ElectroBOOM [Mehdi Sadaghdar]

Hey you had two more long comments I was gonna read! What happened to them?! You might have confused F as E, but that F is from both E and B. And I'm talking about external sources effecting the charge. Lorentz force would be the sum of two forces at a random angle depending on how the fields are applied. And regarding taking B out of the integral, if B is perpendicular to the surface like I said, then vXB (ignoring the resulting vector) is just v.B and if B is uniform and unrelated to L, then it can come out of the integral, no? Anyway, I did tell you to take it with a grain of salt!

ElectroBOOM [Mehdi Sadaghdar]

Another note: magnetic forces only act on moving charges. Since (in your frame of reference) the charges are not moving, no current will be induced (the charges may move, but not in a way so that the magnetic force induces a current along the wire's axis). Even in a frame of reference where the conductor is moving, the magnetic force may not fully explain it. To properly model the scenario you have to realize that a changing B creates an electric field. This is what Faraday's law really says: a changing flux induces a rotational E around the loop. So it's actually the electric field and only the electric field that creates the current (in your frame of reference). This is why including the magnetic force doesn't solve the problem. The work done by the Lorentz force on a charge around the loop is still non-zero! (As I alluded to above.) Luckily, you don't need to resort to this to make KVL hold. Just do what Feynman did: assume the fields are contained in each lumped element and only draw your E.dl loops outside the elements, where KVL does hold. You don't need to 'redefine' voltage. If you do it like Feynman, you can still let V = integral E.dl AND have KVL work AND have the theoretical definition of voltage agree with what a scope would read. (If you have leaky fields, you need to model them with parasitic components obviously - or just model the whole emf around the loop with a mutual inductance like you did.)

Great video overall. I just have one issue with it. I think the reasoning at 10:48 is flawed. F.dl cannot be zero around the loop! Since the current is moving around the loop, the Lorentz force is roughly parallel to the wire the whole way round, so F.dl must sum to a non-zero quantity. (The dot isn't normal multiplication, it’s the dot product). I also disagree with your reasoning after that which leads to the correct Faraday’s law. For example, I disagree with how you took B out of the integral and discarded the cross product. The conclusion you made that Faraday = KVL by moving the term to LHS is an interesting way to think of it.

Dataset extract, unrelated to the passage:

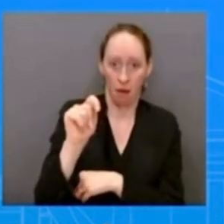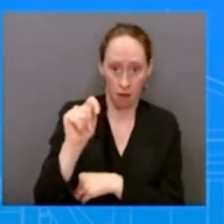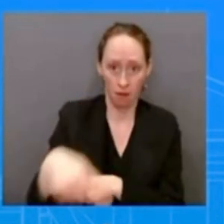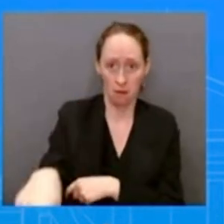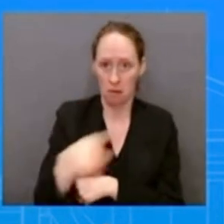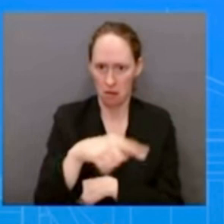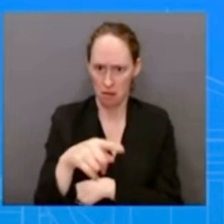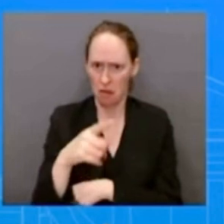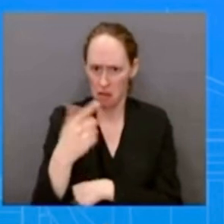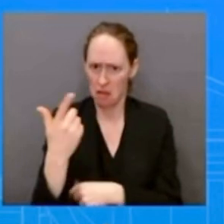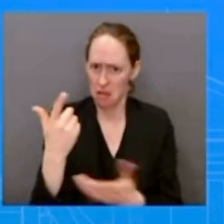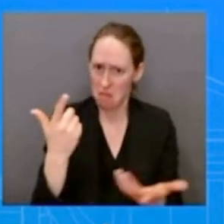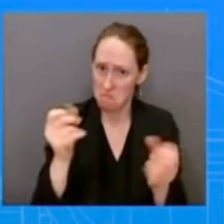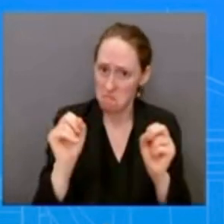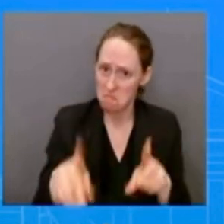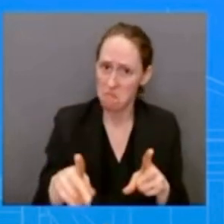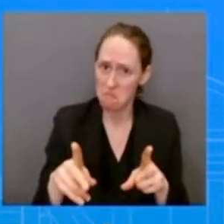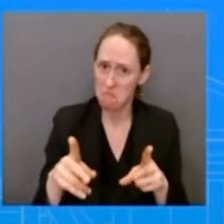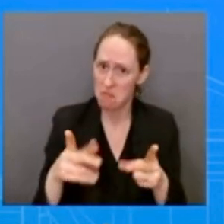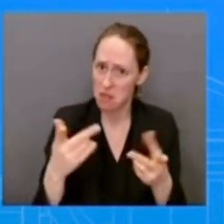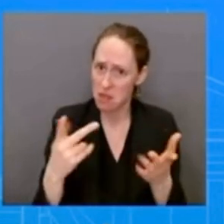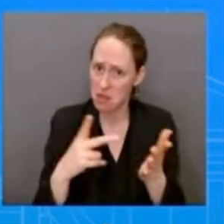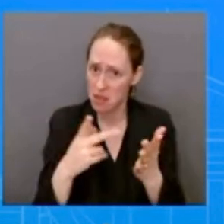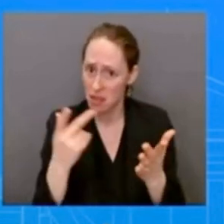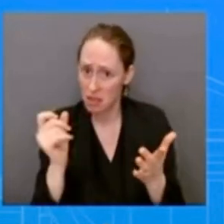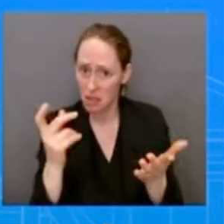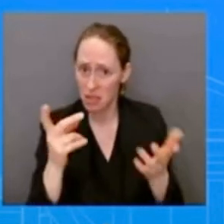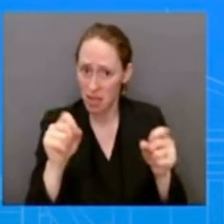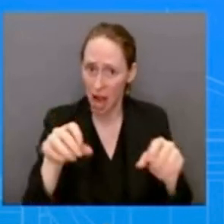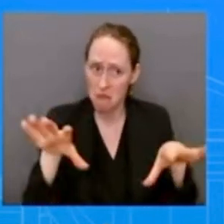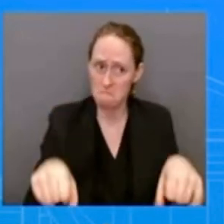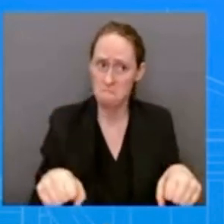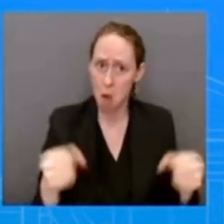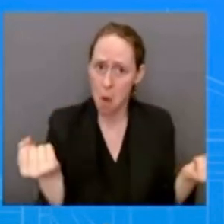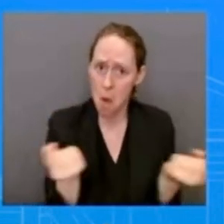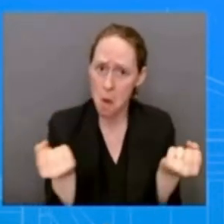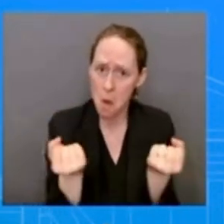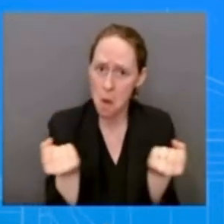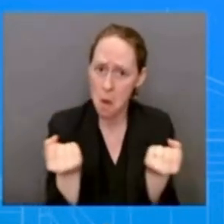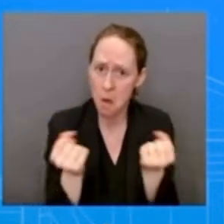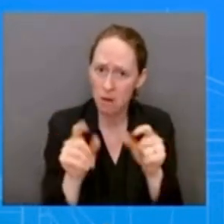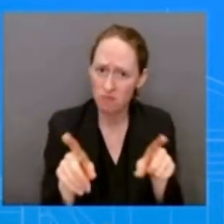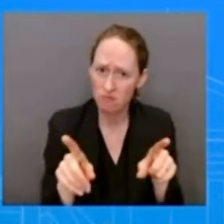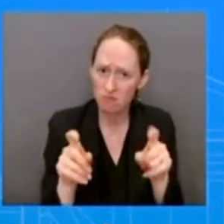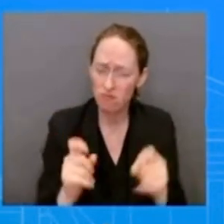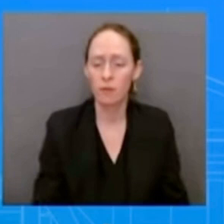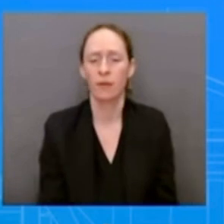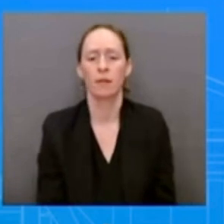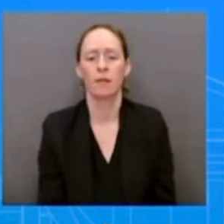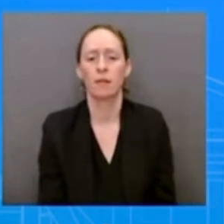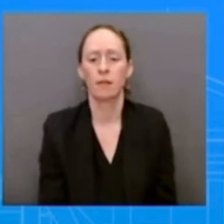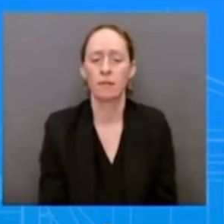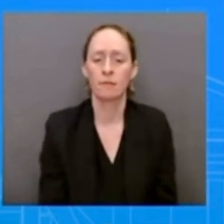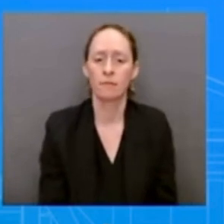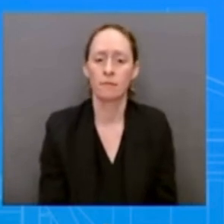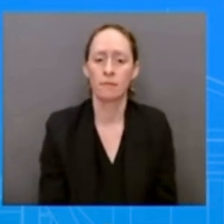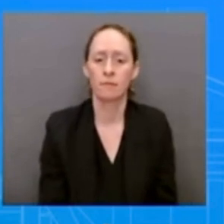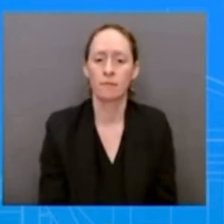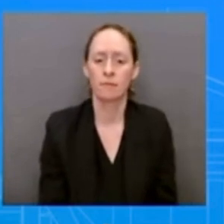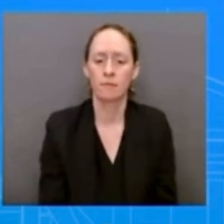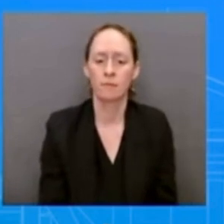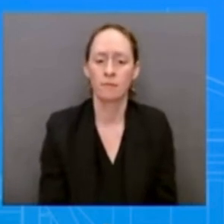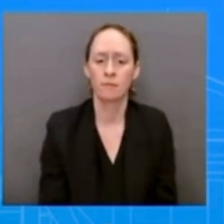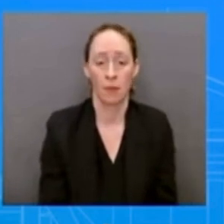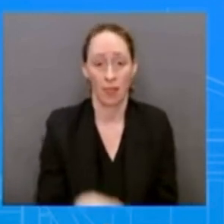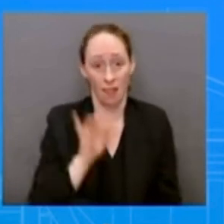going to literally to a town that's been under assault now for weeks where thousands of Ukrainian soldiers have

Wasn’t the point that two volt meters will have different readings? So why not simply use two oscilloscopes or two channels on one oscilloscope and show that the readings match when probed in exactly the same way?

Rav

the links should be under the main video

ElectroBOOM [Mehdi Sadaghdar]

Awesome, this points on the importance on making definitions before making statements like the one professor Lewin made, I hope he agrees with all of this, but anyways personally I learned a lot from this discussion.

Very nice -- looking forward to seeing the links on the final version to double-check

Great video, I'm glad to see that you've remained professional and respectful during this.

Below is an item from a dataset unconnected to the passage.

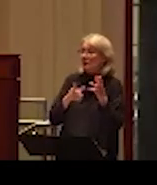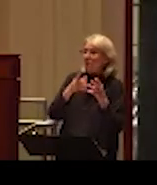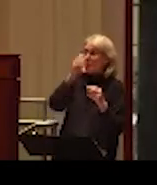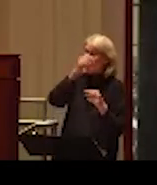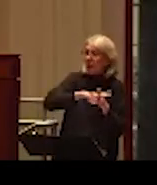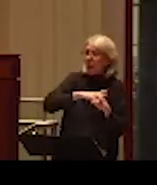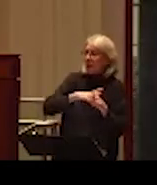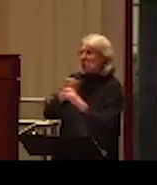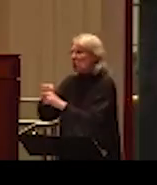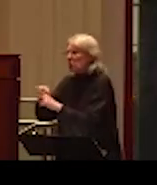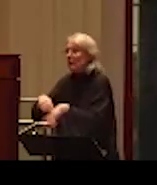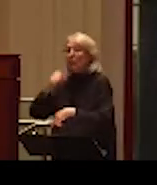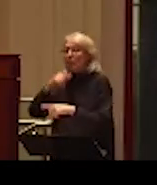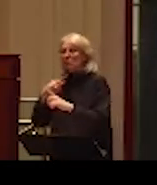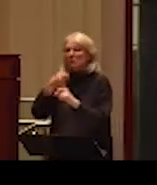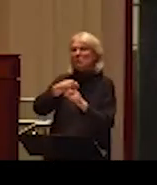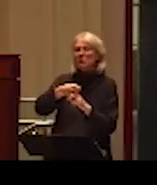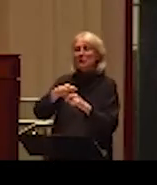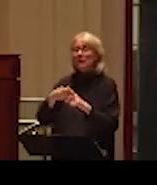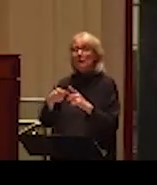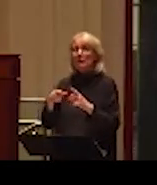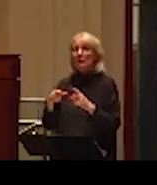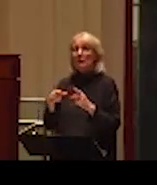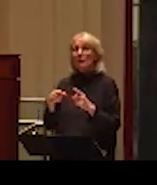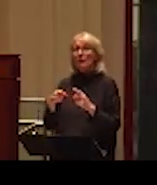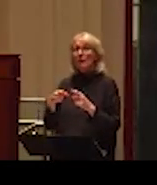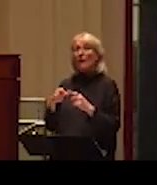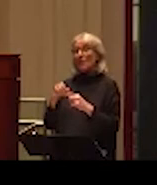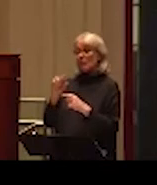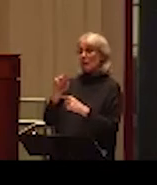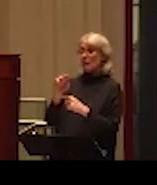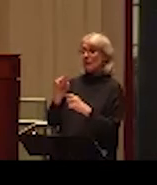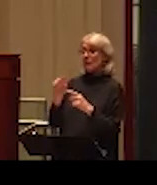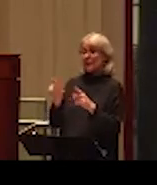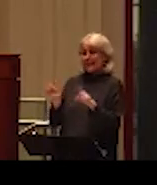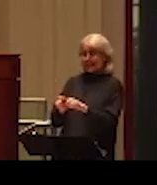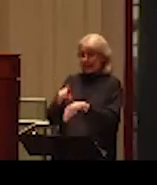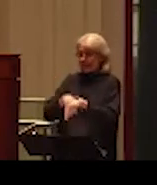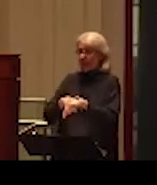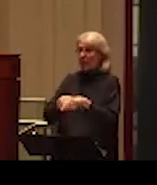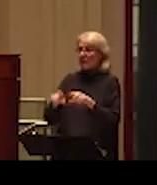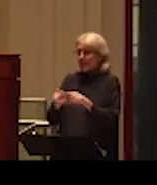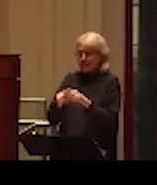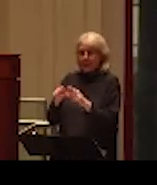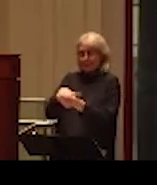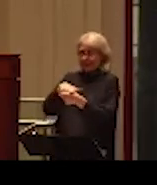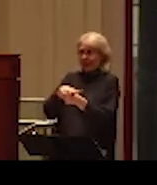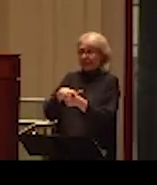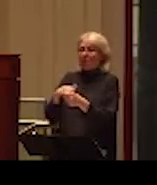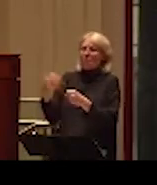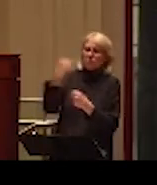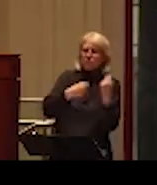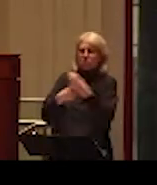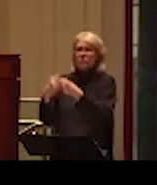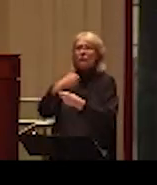aggressors and the women can be aggressors. Mutual violence is when it happens in the same setting at the same time. So what a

Wait! That's it!! It's called Grilled Cheese!! Yes, yes, that's it. So yes that's how I know that this is full of errors. I'm a Grilled Cheese expert after all, so I'm a credible source. But no, on a serious note, I feel as if he didn't give you an open minded unbiased chance, rather just dismissed your attempt to show your own findings which were contradictory to his. Just my impression on his response, which is only my opinion, which is also biased by default in defense of Medhi.

So many errors. I should know. I'm an expert on cosmetology. Err... Chemistry! No... What's it called?